If you are already using the official OpenAI client, the easy path is to wrap it and keep calling it as normal:

npm install @mtharrison/loupe
export LLM_TRACE_ENABLED=1

import { wrapOpenAIClient } from '@mtharrison/loupe';
import OpenAI from 'openai';

const client = wrapOpenAIClient(
  new OpenAI({ apiKey: process.env.OPENAI_API_KEY }),
  () => ({
    sessionId: 'session-123',
    rootSessionId: 'session-123',
    rootActorId: 'support-assistant',
    actorId: 'support-assistant',
    provider: 'openai',
    model: 'gpt-4.1',
    stage: 'answer',
    tags: {
      feature: 'support',
      environment: 'local',
    },
  }),
);

const response = await client.chat.completions.create({
  model: 'gpt-4.1',
  messages: [
    { role: 'user', content: 'Summarise the latest customer notes.' },
  ],
});

On the first recorded trace, Loupe starts a small local server and prints the dashboard URL. If your app already exposes an invoke() and stream() interface there is also a wrapChatModel() helper for that shape.

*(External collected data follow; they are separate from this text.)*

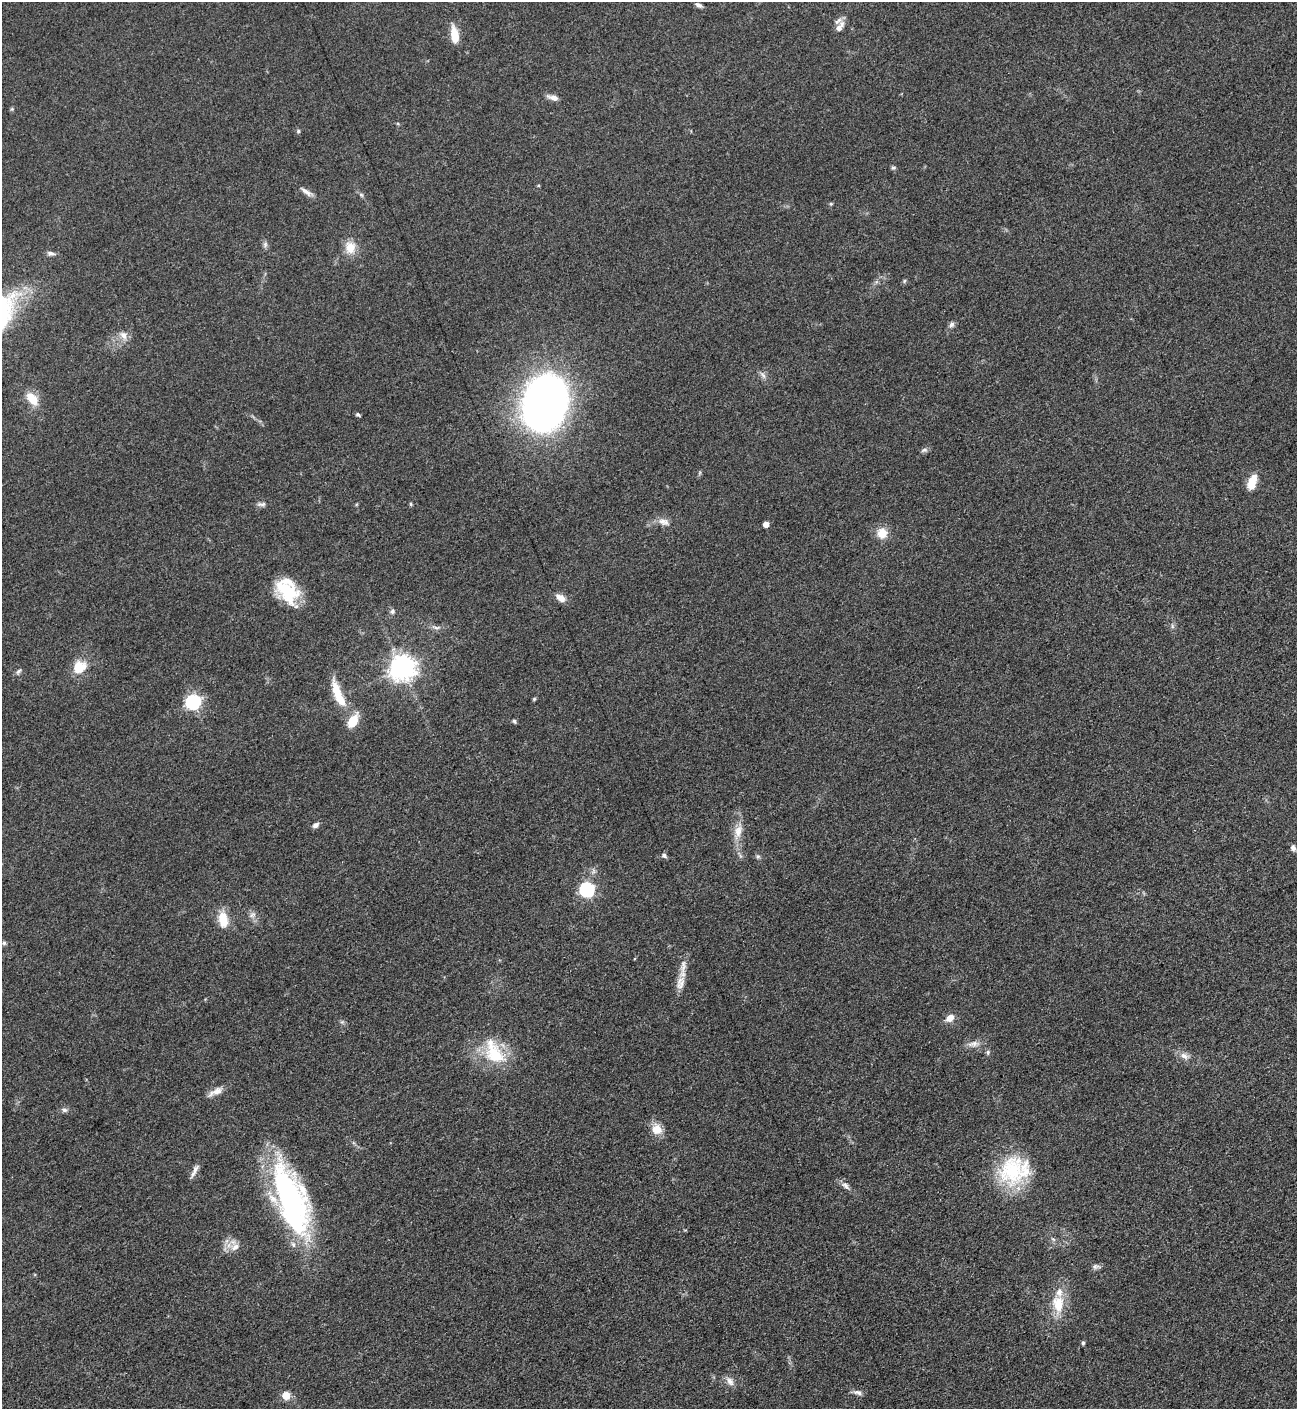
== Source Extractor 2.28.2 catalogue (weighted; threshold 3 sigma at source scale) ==
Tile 6 of 4 x 4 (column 2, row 2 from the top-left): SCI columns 1457-2751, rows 2822-4228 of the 5636 x 5647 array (HDU 1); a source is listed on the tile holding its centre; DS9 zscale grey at full resolution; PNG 1299 x 1411 px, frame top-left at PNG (2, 2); no overlay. Nothing masked; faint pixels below the display range render black.
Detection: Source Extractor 2.28.2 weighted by HDU 2 'WHT'; one run over the whole footprint, this tile lists its part. Background 0.095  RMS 0.0068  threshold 0.0304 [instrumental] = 3 sigma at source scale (4.5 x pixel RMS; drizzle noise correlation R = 1.50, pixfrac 1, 0.05/0.05 arcsec/px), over >= 5 px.
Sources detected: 77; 8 inside a brighter listed object's ellipse — not listed separately; the other 69 listed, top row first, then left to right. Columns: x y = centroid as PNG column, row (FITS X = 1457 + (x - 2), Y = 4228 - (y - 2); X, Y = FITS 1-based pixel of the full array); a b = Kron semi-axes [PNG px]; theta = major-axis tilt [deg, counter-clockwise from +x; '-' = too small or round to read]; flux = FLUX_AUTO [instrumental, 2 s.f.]
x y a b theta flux
699 5 9 5 -30 2
842 24 10 7 85 3.4
454 35 17 8 -81 13
553 97 13 6 -13 3.9
12 109 5 5 - 0.9
298 131 5 5 - 0.93
893 168 6 4 -6 1.1
538 186 4 3 - 0.64
306 192 17 6 -35 3.6
361 195 7 5 -45 1.2
831 204 5 4 - 0.8
265 244 8 6 72 1.7
350 247 17 14 -86 9.5
50 253 11 6 -2 2.2
904 281 6 4 71 0.91
951 325 8 6 46 2.1
123 335 13 8 -54 4.5
763 375 11 5 -45 2.2
32 399 18 11 -51 10
545 403 43 31 75 520
358 414 6 4 -37 1.2
924 450 9 5 15 1.7
1252 482 18 9 70 11
261 504 13 5 0 2.1
411 504 5 4 - 0.87
664 522 16 9 -19 4.9
766 524 5 4 - 6.4
882 533 14 13 - 8.4
287 591 34 20 -47 30
560 598 12 8 -33 5.4
392 611 7 6 - 1.9
1172 626 6 4 -72 1.1
79 667 17 14 40 14
402 668 8 8 - 700
18 671 9 5 45 1.6
338 695 37 10 -68 20
534 699 6 4 45 0.86
193 702 6 6 - 140
514 721 5 4 - 1.1
316 825 8 6 34 2.4
738 831 20 10 74 8.3
1293 848 8 6 -67 2.3
664 856 7 6 - 1.7
758 856 6 6 - 1.3
587 889 6 6 - 130
252 915 9 7 32 2.7
223 919 21 11 -85 12
4 943 6 5 - 1.3
680 983 18 10 83 6.7
950 1018 11 8 41 5.3
973 1044 17 7 8 4.3
988 1052 7 5 -83 1.3
495 1055 32 24 -41 30
1184 1056 11 8 -38 4
216 1091 22 7 27 5.7
64 1110 8 6 -2 1.9
657 1129 14 13 - 8.1
1011 1170 40 31 77 49
195 1171 20 5 61 3.6
845 1186 11 6 -38 2.9
291 1199 76 27 -70 170
1053 1239 6 4 -18 1.1
235 1247 13 9 38 5.2
1096 1267 9 7 23 2.2
1058 1304 26 15 -87 18
1083 1343 4 4 - 1.4
730 1381 13 8 -59 3.8
858 1392 11 6 -13 2.7
286 1395 5 5 - 16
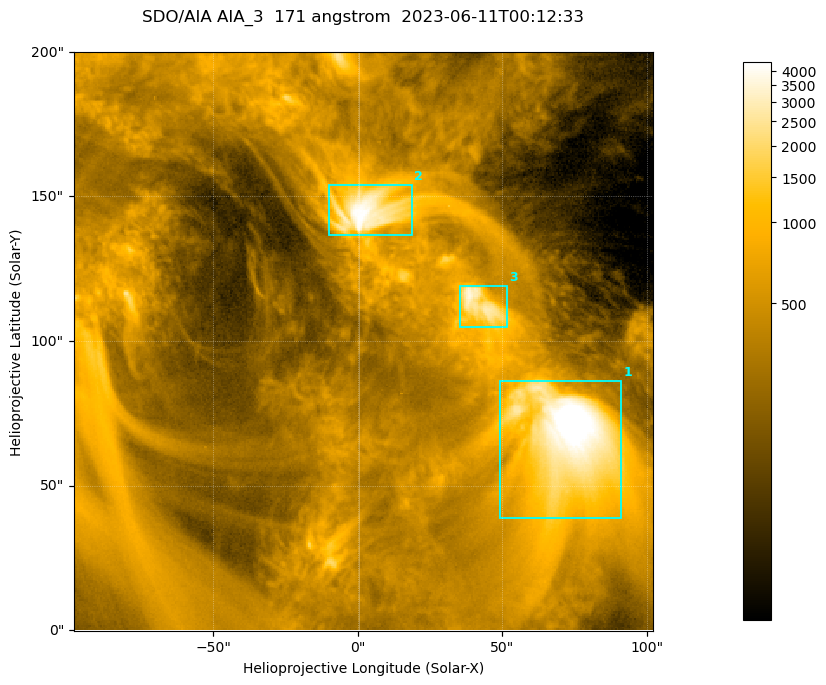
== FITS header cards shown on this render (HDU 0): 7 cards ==
TELESCOP= 'SDO/AIA '           / For AIA: SDO/AIA
INSTRUME= 'AIA_3   '           / For AIA: AIA_ATA1, AIA_ATA2, AIA_ATA3 or AIA_AT
WAVELNTH=                  171 / [angstrom] Wavelength
WAVEUNIT= 'angstrom'           / Wavelength unit: angstrom
DATE-OBS= '2023-06-11T00:12:33.351' / [ISO] Date when observation started; ISO 8
CTYPE1  = 'HPLN-TAN'           / CTYPE1; Typically HPLN
CTYPE2  = 'HPLT-TAN'           / CTYPE2; Typically HPLT

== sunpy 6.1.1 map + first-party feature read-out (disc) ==
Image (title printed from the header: SDO/AIA AIA_3  171 angstrom  2023-06-11T00:12:33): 334 x 334 px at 0.599 arcsec/px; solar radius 945 arcsec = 1577 px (partial field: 1.4% of the solar disc is inside the frame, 100% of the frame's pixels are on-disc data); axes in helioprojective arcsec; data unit not stated in the header (colour bar unlabelled)
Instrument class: DISC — disc imager (sunpy class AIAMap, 171 A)
Bright regions (active regions / flare kernels): reference = the on-disc median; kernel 3 px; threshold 5 sigma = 1097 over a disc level ~359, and >= 1.15x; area >= 111 px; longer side >= 4 px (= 2.4 arcsec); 3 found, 3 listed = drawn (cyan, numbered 1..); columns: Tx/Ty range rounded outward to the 2 arcsec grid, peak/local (2 s.f.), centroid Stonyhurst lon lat
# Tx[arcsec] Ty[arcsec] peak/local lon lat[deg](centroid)
1 48..92 38..86 16 +4 +4
2 -10..20 136..154 12 +0 +9
3 34..52 104..120 9.6 +3 +7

If you need lower-level control

If your app has its own abstractions already, you can instrument the lifecycle directly:

import {
  getLocalLLMTracer,
  isTraceEnabled,
  recordError,
  recordInvokeFinish,
  recordInvokeStart,
  type TraceContext,
} from '@mtharrison/loupe';

if (isTraceEnabled()) {
  await getLocalLLMTracer().startServer();
}

const context: TraceContext = {
  sessionId: 'session-123',
  rootSessionId: 'session-123',
  rootActorId: 'planner',
  actorId: 'tool-router',
  provider: 'openai',
  model: 'gpt-4.1',
  stage: 'tool-selection',
  tags: {
    environment: 'local',
  },
};

const request = {
  input: {
    messages: [{ role: 'user', content: 'Plan a weekend in Lisbon.' }],
    tools: [],
  },
  options: {},
};

const traceId = recordInvokeStart(context, request);

try {
  const response = await model.invoke(request.input, request.options);
  recordInvokeFinish(traceId, response);
  return response;
} catch (error) {
  recordError(traceId, error);
  throw error;
}

Streaming works the same way. Loupe records each chunk event, first-chunk latency and the reconstructed final response, which is exactly the stuff that tends to get lost in ad-hoc logging.

A few details that matter

Sensitive headers like authorization and x-api-key are redacted before traces are stored.
Cost rollups work when the model returns usage plus pricing information.
The hierarchy model is flexible enough for sessions, actors, child actors, stages and guardrails.
Because everything is local and in-memory, clearing traces is instant and starting over feels cheap.

What Loupe is not

Loupe is intentionally not a production observability platform. It is not a trace database, not a multi-process collector and not a hosted SaaS.

If you need long-term retention or shared dashboards for a team, you should use something else.

But if you feel the jump from console.log() to a full tracing stack is far too big for local development, that is exactly the gap Loupe is meant to fill.